文档节选:
↓↓↓

JobManagerTable内部通过一个映射关系为“JobID:JobManagerConnection”的Map集合,存储了多个JobManagerConnection。通过JobID就能判断出这个TaskExecutor和JobManager之间是否能正常通信。如果能正常通信,就直接向JobManager提供分配的指定的Slot;如果不能,就让JobLeaderService服务帮忙找到JobManager的Leader,并尝试与之建立连接。
特别注意一点:为JobManager分配的Slot,会包装成SlotOffer后,经JobMasterGateway的RPC方法提供给JobMaster。简单理解就是TaskExecutor向JobMaster“发Slot Offer”
JobMaster收到这一批SlotOffer后,说明JobManager已经可以使用这些Slot对Task进行调度和执行了。
/**
* TaskExecutor遵从ResourceManager的最高指示,这一批Slot包装成SlotOffer后提供给JobMaster
* SlotOffer会被保存到SlotPool(管理Slot的“Slot池子”)中,Task在调度、执行时,会从SlotPool中获取有效的Slot,通过调度器向Slot所在的TaskManager提交Task实例运行。
*/
@Override
public CompletableFuture<Collection<SlotOffer>> offerSlots(
final ResourceID taskManagerId,
final Collection<SlotOffer> slots,
final Time timeout) {
// 从“已注册的TaskManager”的Map集合中,取出对应的TaskManager的“TaskManagerLocation和TaskExecutorGateway”

↑↑↑

任务说明:
1. 在这段关于 Slot 分配的文字中，如果 TaskExecutor 与 JobManager 之间不能正常通信，由哪个服务帮忙找到 JobManager 的 Leader？
2. 对照这段关于 Slot 分配的文字，判断下列说法是否与之相符，并分别引用原文中起决定作用的字句：(a) JobManagerTable 用一个以 JobID 为键的 Map 集合存储 JobManagerConnection；(b) SlotOffer 是通过 ResourceManager 的 RPC 方法提供给 JobMaster 的；(c) SlotOffer 会被保存到 SlotPool 中。
3. 接着这段关于 Slot 分配的文字，从它停下的地方续写下去。

输入数据:
↓↓↓

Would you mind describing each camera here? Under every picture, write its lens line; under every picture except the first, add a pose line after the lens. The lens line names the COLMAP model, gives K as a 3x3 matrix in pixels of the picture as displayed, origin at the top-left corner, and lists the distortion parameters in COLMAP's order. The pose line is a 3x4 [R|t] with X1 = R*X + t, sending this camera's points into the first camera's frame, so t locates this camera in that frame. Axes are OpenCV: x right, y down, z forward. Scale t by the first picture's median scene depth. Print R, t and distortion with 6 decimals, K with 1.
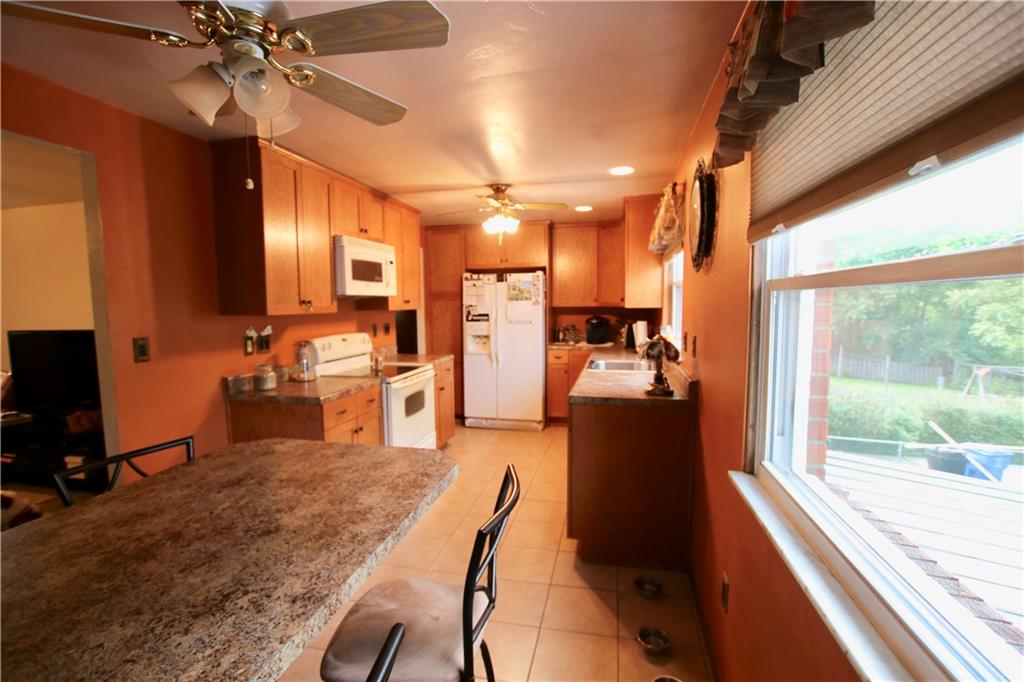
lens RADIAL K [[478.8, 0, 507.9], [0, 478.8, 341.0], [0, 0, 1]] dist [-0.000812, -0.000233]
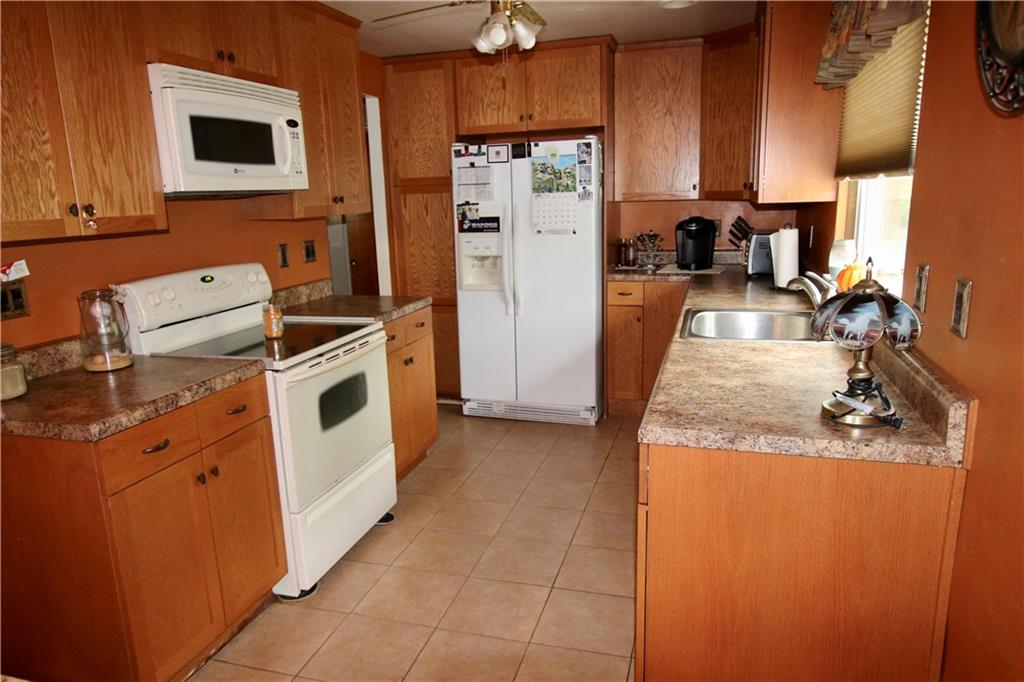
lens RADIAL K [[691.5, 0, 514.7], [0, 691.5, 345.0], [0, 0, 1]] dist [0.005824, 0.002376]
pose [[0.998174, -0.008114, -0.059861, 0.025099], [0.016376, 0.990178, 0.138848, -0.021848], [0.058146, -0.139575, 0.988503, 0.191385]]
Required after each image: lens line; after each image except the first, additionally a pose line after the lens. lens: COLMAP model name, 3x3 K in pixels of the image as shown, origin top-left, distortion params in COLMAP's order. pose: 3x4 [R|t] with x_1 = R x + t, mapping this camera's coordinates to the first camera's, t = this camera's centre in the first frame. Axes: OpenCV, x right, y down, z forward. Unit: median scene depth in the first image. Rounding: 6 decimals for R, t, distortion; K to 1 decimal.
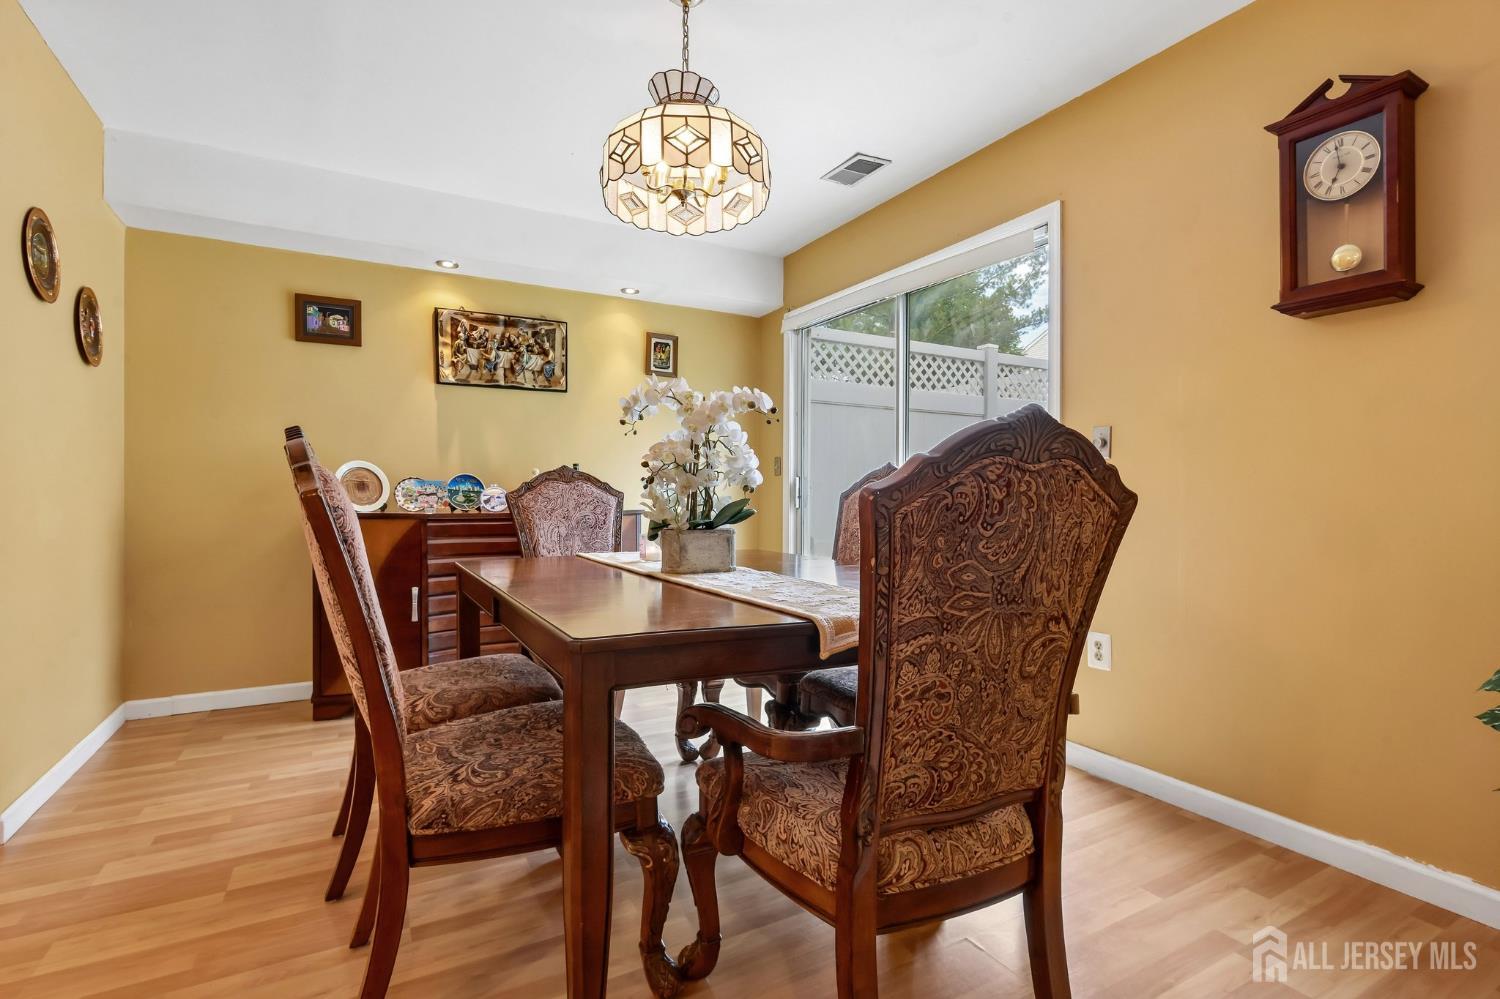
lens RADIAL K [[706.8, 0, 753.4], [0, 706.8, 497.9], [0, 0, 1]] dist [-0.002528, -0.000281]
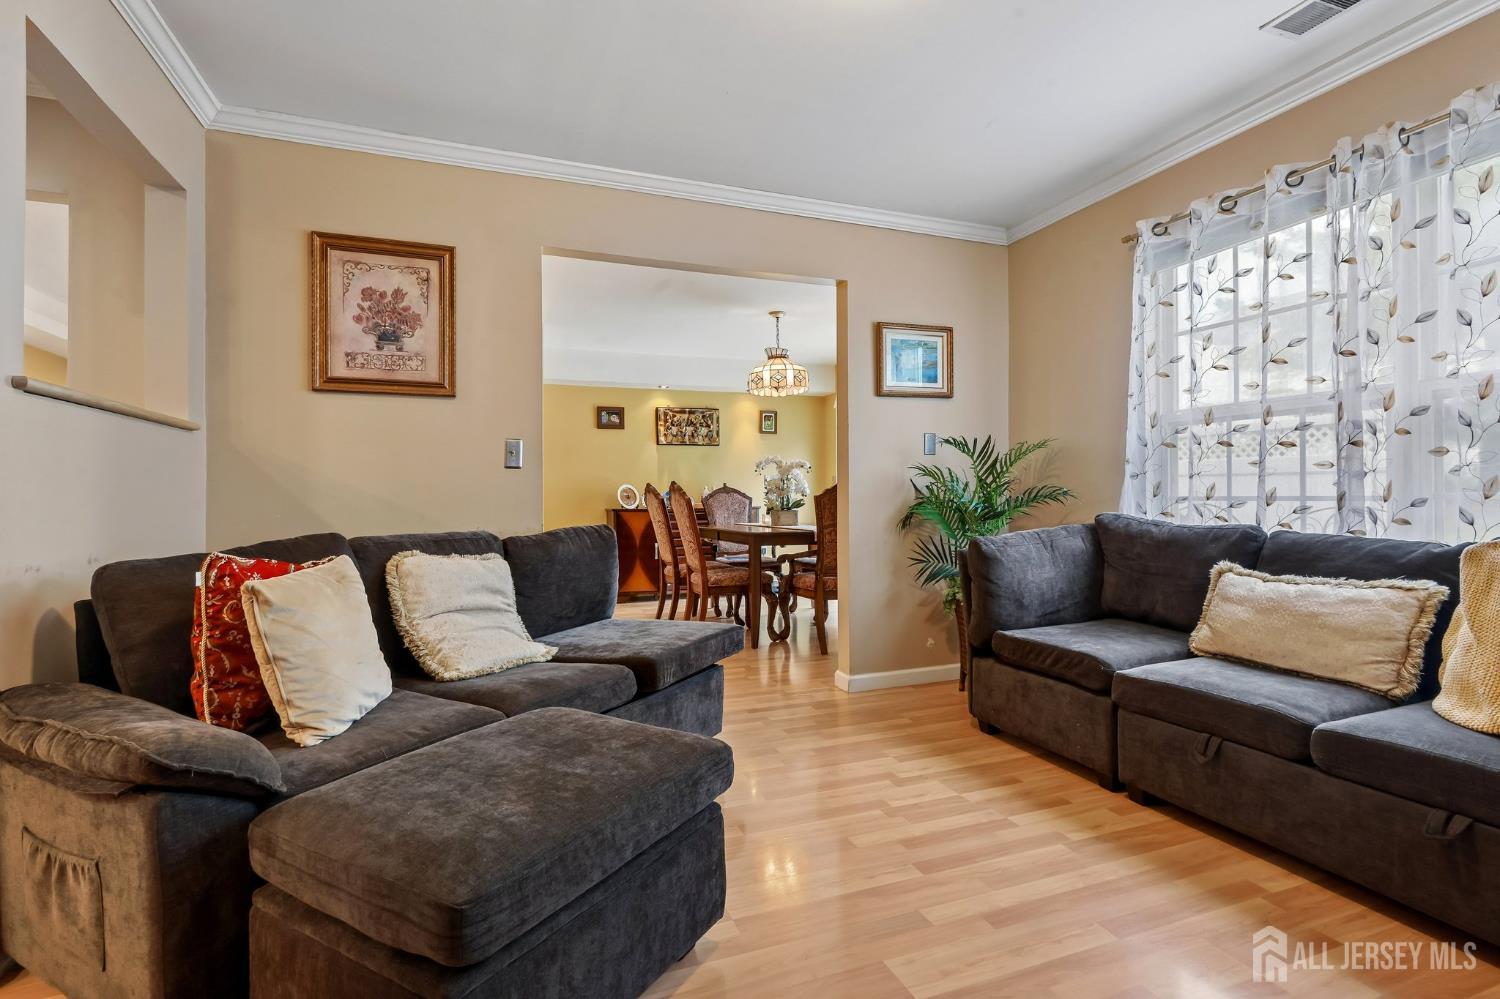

↑↑↑

参考答案:
1. JobLeaderService 服务。

2.
(a) 是。“通过一个映射关系为“JobID:JobManagerConnection”的Map集合,存储了多个JobManagerConnection”
(b) 否。“经JobMasterGateway的RPC方法提供给JobMaster”
(c) 是。“SlotOffer会被保存到SlotPool(管理Slot的“Slot池子”)中”

3.
Tuple2<TaskManagerLocation, TaskExecutorGateway> taskManager = registeredTaskManagers.get(taskManagerId);
if (taskManager == null) {
return FutureUtils.completedExceptionally(new Exception("Unknown TaskManager " + taskManagerId));
}
final TaskManagerLocation taskManagerLocation = taskManager.f0;
final TaskExecutorGateway taskExecutorGateway = taskManager.f1;
// 创建RpcTaskManagerGateway实例,它是TaskManagerGateway的实现子类,可以和TaskManager进行通信
final RpcTaskManagerGateway rpcTaskManagerGateway = new RpcTaskManagerGateway(taskExecutorGateway, getFencingToken());
return CompletableFuture.completedFuture(
// 将SlotOffer集合交给SlotPool保管
slotPool.offerSlots(
taskManagerLocation,
rpcTaskManagerGateway,
slots));
}
SlotOffer会被保存到SlotPool(管理Slot的“Slot池子”)中,Task在调度、执行时,会从SlotPool中获取有效的Slot,通过调度器向Slot所在的TaskManager提交Task实例运行。